Evaluation procedure
In the proposed recommendation model, the algorithms, TRuleGrowth and CMRules which extract partially ordered sequential rules from a sequence database have been used. The set of partially ordered sequential rules is fed to the recommendation module which picks each sequence from the testing dataset one by one and produce recommendations for it. The recommendation set generated for each sequence is denoted as T(p). For each testing sequence, the accuracy value is calculated and the final accuracy value is the average calculated over accuracy values of all the sequences. To evaluate the performance of TRuleGrowth and CMRules algorithms, the accuracy values generated by these algorithms at different input are compared with each other.
Choice of parameter values
To determine the optimal values of each input parameter, many experiments were performed with different values of the parameters and the combination of values which gave sufficient number of rules were used finally. Table 3 shows the parameter values used in the experiments.
Results and discussions
Figures 2 to 4 show the accuracy in percentage for varying number of recommended pages (prediction value) when CMRules and TRuleGrowth algorithms were applied on MSNBC dataset. It was assumed that at least two webpages accesses by the user are needed to make predictions. Also, the results in Figs. 2–4 were generated with threshold values 2, 3 and 4, respectively.
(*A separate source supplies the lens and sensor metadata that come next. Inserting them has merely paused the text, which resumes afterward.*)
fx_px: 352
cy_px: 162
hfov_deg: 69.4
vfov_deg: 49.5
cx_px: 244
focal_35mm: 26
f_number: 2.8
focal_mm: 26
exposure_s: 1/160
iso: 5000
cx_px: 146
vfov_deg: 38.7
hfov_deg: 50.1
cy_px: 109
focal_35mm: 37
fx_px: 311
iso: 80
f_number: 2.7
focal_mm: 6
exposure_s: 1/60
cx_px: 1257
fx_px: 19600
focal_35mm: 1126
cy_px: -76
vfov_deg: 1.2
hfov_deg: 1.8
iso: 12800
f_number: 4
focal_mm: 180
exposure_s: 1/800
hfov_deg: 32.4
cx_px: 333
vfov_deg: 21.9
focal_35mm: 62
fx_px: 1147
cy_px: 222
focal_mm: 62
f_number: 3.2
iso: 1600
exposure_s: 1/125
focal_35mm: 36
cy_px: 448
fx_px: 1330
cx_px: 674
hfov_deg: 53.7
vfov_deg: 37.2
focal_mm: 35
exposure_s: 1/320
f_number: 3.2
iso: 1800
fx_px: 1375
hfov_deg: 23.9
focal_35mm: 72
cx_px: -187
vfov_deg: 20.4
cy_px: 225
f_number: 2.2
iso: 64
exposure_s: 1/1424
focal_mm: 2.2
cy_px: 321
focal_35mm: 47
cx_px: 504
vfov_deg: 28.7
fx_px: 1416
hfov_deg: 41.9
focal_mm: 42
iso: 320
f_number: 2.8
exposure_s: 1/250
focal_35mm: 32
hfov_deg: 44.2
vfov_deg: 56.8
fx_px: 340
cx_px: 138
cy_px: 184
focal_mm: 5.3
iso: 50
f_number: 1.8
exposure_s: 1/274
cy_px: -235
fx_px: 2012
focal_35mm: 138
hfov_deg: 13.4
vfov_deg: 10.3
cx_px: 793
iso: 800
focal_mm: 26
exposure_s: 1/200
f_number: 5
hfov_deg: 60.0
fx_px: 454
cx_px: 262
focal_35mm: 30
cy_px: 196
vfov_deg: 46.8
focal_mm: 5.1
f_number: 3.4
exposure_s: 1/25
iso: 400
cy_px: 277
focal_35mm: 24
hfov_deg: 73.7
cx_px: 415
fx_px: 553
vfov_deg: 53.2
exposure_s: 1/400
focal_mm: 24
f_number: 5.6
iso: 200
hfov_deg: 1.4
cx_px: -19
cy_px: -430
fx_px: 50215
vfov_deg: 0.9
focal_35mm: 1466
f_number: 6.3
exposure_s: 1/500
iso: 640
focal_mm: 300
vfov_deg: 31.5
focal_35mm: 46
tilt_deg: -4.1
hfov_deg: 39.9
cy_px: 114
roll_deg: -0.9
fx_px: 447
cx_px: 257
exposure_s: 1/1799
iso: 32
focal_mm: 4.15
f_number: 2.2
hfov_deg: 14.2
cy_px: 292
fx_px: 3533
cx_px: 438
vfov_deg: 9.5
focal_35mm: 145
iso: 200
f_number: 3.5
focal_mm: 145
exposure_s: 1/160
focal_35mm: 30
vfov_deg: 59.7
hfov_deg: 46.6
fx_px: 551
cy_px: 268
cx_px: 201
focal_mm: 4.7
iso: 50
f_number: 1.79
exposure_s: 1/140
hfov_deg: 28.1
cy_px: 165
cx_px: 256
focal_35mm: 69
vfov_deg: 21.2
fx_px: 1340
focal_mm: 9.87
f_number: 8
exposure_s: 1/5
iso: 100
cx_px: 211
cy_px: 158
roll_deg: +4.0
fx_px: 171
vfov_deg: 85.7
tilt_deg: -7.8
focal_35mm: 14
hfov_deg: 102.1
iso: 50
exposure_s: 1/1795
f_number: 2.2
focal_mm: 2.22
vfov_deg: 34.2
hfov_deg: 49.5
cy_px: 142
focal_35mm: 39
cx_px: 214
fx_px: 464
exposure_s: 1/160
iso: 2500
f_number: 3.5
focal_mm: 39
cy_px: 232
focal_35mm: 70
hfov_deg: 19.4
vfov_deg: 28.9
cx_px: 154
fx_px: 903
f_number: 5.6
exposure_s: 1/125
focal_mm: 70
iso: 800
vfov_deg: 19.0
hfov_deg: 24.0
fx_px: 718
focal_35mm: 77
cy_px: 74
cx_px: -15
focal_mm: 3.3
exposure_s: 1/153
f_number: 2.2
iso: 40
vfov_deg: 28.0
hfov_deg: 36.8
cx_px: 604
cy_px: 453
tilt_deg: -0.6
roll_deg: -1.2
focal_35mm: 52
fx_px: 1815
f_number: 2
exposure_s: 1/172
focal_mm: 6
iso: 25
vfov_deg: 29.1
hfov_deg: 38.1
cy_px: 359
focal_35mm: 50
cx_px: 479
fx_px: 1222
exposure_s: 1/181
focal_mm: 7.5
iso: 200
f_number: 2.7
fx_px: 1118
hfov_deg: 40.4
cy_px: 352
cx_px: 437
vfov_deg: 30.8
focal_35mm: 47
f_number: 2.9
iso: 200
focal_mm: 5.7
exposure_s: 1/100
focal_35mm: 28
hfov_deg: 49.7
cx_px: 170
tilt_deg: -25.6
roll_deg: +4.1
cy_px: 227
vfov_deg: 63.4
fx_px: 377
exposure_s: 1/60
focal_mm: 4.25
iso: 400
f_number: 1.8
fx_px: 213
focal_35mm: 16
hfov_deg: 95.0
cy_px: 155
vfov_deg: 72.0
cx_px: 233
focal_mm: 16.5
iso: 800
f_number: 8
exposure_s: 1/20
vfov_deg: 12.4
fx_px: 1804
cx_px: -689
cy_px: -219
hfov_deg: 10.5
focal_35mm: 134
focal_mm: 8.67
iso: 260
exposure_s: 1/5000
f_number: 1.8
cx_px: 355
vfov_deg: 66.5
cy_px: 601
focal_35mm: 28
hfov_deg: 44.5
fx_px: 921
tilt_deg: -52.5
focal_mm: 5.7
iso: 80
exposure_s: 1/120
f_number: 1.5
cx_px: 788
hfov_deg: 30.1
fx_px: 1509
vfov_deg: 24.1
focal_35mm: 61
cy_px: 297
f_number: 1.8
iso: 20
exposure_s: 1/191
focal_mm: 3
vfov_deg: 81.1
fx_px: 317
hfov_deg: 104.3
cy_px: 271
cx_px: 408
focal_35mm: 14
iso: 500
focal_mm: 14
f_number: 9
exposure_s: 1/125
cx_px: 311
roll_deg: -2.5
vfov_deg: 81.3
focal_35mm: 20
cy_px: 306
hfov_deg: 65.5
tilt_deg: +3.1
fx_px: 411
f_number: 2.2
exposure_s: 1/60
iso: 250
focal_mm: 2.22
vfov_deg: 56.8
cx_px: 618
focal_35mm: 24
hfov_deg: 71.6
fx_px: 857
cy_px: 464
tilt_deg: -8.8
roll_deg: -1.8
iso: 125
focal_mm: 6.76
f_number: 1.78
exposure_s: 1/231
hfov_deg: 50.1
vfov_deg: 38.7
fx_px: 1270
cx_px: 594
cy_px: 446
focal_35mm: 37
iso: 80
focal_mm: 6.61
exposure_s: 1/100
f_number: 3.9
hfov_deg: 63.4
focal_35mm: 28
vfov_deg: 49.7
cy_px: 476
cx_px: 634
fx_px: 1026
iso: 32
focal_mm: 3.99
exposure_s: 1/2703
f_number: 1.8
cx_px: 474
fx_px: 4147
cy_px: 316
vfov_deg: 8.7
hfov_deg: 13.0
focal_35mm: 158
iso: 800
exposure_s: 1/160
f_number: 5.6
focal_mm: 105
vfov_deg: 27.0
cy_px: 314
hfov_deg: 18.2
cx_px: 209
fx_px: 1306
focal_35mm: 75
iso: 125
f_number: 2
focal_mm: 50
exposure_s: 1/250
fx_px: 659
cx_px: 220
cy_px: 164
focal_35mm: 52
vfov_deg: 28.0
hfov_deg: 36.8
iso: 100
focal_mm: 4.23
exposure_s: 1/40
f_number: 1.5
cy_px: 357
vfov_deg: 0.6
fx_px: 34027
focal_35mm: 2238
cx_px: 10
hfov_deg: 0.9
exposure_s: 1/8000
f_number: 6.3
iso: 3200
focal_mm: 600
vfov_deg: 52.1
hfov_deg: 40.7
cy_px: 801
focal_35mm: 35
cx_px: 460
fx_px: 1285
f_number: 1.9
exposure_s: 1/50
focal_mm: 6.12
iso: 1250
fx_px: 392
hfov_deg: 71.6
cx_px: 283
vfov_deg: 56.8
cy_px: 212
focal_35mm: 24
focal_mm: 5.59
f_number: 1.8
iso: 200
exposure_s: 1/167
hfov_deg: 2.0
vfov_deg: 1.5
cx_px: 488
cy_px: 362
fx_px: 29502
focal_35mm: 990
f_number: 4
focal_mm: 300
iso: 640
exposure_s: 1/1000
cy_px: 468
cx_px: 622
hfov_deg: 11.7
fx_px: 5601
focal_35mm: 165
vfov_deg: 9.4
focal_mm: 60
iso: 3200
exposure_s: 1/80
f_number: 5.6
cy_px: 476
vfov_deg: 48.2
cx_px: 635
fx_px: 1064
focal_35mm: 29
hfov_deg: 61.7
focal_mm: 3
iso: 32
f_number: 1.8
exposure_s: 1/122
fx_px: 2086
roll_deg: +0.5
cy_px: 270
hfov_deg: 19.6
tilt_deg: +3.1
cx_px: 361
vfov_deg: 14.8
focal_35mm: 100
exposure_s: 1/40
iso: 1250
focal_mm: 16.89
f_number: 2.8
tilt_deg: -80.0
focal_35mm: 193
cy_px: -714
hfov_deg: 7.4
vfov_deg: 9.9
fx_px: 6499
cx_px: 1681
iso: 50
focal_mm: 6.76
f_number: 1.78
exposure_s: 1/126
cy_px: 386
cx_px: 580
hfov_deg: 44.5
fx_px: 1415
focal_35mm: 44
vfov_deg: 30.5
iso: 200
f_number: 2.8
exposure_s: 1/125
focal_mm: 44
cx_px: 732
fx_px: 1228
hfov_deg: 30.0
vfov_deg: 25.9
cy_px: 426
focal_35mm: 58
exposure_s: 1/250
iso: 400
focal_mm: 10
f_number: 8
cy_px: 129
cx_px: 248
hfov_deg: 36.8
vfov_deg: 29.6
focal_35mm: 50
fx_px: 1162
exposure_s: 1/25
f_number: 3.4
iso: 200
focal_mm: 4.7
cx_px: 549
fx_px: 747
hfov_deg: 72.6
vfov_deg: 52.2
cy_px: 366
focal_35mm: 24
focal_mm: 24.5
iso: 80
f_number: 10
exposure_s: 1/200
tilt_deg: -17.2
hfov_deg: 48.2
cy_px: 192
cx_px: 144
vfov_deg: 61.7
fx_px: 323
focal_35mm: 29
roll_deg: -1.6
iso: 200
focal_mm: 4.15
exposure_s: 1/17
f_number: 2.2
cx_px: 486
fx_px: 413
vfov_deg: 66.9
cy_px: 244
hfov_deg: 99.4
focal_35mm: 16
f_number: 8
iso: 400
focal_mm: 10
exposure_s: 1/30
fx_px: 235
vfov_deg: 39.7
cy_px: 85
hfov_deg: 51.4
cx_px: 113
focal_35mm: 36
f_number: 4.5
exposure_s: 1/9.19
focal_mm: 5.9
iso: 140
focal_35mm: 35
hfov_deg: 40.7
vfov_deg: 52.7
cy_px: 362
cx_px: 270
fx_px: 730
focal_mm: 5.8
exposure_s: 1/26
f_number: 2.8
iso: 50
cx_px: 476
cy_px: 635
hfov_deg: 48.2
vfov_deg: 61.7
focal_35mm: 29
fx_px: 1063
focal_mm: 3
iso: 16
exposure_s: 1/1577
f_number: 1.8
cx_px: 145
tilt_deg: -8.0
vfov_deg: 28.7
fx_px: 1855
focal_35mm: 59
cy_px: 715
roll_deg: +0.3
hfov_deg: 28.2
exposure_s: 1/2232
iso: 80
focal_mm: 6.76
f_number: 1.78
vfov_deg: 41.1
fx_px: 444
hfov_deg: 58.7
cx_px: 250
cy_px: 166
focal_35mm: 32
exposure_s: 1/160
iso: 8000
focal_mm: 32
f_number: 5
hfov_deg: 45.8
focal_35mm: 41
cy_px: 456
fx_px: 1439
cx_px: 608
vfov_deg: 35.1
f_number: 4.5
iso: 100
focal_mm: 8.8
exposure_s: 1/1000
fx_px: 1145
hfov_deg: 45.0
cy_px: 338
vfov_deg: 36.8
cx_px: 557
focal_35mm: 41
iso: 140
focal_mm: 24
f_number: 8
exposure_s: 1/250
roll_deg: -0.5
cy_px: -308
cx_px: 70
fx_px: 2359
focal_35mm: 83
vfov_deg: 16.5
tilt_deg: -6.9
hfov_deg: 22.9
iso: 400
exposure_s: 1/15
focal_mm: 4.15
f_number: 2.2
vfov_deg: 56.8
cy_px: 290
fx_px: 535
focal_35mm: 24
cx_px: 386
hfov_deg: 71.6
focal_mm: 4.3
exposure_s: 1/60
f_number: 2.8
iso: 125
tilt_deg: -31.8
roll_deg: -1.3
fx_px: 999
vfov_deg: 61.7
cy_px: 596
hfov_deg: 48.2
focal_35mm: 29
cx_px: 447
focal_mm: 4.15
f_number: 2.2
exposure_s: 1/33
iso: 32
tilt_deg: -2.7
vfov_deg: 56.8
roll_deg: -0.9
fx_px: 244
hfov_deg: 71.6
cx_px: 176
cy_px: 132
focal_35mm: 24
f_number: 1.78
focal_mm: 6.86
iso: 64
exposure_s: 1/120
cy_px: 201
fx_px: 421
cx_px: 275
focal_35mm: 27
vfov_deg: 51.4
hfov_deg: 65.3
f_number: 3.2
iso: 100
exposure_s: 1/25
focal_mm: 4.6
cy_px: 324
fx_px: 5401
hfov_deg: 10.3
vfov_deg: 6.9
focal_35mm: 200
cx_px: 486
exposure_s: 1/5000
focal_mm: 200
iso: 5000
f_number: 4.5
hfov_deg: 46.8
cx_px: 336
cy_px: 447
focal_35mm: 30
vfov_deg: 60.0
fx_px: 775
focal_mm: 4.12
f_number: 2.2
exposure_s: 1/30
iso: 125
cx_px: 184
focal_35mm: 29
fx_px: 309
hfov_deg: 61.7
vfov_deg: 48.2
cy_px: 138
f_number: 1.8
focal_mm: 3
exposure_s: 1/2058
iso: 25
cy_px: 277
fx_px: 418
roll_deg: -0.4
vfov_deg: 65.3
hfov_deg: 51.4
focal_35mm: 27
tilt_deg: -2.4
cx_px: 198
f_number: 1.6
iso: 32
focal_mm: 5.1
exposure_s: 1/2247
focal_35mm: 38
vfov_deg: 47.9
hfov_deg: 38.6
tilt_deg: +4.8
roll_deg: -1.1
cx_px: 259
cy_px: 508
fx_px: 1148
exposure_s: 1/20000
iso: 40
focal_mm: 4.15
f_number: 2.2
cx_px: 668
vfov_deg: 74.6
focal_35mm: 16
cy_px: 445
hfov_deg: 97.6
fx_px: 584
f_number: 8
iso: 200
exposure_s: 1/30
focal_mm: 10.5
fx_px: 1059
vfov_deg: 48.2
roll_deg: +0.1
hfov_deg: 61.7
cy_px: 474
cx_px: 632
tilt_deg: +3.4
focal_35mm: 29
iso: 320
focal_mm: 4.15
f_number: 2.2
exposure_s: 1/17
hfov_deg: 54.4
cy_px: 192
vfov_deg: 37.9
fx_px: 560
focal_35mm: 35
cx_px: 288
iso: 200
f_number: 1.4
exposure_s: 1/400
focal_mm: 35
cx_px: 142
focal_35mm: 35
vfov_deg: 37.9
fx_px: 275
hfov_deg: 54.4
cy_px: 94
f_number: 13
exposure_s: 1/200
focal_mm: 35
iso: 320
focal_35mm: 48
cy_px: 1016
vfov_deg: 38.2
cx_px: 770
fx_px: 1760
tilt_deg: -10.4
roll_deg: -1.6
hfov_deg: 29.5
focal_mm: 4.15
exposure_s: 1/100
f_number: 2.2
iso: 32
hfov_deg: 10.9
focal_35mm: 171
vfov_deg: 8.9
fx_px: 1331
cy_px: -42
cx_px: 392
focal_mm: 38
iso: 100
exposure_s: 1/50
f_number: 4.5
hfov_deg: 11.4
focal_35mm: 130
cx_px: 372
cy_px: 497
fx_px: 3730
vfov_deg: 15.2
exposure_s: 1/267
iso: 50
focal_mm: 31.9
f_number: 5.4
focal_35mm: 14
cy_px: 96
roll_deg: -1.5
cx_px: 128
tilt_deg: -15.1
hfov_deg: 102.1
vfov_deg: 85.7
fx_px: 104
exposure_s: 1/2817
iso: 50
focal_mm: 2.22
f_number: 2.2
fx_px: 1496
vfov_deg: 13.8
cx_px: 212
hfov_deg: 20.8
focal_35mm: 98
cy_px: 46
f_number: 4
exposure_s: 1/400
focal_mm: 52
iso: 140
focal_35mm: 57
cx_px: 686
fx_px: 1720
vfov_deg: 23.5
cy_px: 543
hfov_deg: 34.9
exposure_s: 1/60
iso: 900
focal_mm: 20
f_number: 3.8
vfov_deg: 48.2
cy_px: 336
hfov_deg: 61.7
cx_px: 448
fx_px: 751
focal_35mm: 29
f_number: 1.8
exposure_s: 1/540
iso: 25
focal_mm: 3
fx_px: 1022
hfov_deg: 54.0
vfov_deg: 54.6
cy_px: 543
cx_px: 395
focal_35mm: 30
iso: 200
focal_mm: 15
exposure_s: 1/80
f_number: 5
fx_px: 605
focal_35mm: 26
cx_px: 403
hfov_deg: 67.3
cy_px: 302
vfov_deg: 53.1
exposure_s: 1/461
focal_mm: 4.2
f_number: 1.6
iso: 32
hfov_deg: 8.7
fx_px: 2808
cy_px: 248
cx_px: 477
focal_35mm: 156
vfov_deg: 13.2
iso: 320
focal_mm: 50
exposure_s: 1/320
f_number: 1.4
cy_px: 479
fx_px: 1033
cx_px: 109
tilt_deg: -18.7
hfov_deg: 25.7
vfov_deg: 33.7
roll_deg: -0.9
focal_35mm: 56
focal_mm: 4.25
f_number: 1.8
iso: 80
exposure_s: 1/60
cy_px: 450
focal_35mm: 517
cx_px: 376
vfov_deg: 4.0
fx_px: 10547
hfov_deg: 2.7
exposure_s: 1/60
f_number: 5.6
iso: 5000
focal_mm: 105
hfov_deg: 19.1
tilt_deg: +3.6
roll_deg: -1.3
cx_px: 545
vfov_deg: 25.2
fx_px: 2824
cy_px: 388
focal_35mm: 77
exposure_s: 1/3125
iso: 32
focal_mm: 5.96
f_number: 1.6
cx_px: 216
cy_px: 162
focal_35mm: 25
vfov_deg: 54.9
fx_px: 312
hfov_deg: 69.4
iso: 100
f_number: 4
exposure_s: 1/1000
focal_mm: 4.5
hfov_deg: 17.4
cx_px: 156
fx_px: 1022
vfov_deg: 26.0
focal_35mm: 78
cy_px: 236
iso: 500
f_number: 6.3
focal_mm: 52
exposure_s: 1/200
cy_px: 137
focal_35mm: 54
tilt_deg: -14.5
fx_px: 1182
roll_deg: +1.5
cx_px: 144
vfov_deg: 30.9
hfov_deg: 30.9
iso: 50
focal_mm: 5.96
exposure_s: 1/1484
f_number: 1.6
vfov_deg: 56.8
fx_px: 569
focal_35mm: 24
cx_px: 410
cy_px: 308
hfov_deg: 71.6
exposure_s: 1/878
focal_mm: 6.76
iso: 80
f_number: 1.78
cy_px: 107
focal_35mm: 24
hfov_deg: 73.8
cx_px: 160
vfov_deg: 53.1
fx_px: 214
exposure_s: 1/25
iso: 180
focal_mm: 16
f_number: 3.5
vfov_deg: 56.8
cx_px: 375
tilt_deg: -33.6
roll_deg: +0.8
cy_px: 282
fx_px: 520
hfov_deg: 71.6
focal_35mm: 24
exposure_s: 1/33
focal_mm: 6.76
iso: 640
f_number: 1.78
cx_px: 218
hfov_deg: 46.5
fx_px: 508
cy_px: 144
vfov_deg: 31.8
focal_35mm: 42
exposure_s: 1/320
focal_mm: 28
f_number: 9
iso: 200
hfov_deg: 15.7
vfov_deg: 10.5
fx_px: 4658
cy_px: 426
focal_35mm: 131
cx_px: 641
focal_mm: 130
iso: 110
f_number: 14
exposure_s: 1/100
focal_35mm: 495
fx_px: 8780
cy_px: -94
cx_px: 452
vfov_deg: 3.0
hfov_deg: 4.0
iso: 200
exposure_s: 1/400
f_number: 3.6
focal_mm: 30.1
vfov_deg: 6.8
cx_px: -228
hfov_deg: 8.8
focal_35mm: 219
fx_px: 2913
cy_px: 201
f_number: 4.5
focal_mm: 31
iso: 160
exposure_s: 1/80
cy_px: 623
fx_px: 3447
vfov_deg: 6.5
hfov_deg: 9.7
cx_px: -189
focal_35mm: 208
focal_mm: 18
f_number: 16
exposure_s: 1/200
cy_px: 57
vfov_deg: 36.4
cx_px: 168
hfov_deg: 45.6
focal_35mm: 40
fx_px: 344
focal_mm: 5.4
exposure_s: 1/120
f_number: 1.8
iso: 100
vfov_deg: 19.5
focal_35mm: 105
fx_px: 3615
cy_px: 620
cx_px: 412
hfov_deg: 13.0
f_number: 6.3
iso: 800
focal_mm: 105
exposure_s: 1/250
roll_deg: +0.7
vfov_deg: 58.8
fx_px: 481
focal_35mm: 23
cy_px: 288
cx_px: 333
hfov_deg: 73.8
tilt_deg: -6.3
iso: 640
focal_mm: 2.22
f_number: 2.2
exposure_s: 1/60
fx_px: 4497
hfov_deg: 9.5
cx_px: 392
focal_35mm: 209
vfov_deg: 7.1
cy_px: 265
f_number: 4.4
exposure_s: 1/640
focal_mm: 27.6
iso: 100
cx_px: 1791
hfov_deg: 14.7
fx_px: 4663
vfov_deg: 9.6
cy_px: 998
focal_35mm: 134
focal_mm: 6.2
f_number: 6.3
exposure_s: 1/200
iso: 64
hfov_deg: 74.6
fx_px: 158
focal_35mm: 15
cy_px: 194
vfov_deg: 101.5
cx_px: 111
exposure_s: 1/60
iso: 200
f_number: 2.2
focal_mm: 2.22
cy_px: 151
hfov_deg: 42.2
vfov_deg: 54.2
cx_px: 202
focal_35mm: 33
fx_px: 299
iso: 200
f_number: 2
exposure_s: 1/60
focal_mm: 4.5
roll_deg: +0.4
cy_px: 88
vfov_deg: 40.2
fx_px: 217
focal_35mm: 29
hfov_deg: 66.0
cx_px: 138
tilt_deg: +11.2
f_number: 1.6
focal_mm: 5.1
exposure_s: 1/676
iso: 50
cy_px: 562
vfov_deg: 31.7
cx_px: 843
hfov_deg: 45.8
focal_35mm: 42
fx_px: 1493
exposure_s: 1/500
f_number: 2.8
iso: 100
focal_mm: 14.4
The significant observations from the results are given as follows: It can be observed that in case of both the algorithms, as the number of recommended pages increases, the accuracy also increases. It makes it clear that more prior information of webpages accessed by the users will give more accuracy. The accuracy achieved by TRuleGrowth is always higher than that achieved by CMRules. The use of sliding window constraint by TRuleGrowth might be the reason for it. The TRuleGrowth generates much stronger and significant rules that CMRules method. Due to the use of sliding window constraint, the number of rules generated by TRuleGrowth is much smaller than the number of rules generated by CMRules. The reason behind the lesser accuracy of CMRules may be the generation of a large number of incompetent rules.
Conclusions and future works
Some earlier studies have concentrated on the development of web page recommendation systems based on concepts such as clustering, association rules, and frequent pattern mining, but none of the studies have used sequential association rules for this purpose. Navigation sequences are more closely related to sequential rules as these rules are interested in making an association between events that occur in a particular order. In this study, two sequential rule mining algorithms, TRuleGrowth and CMRules, have been used to make webpage predictions and a comparison between these two methods have shown that the accuracy values of TRuleGrowth method is more than CMRules based method. In future, other sequential rule mining algorithms should be used in making webpage predictions. Future work can also focus on making the comparison between the sequential rule mining techniques and other techniques available for web page recommendation.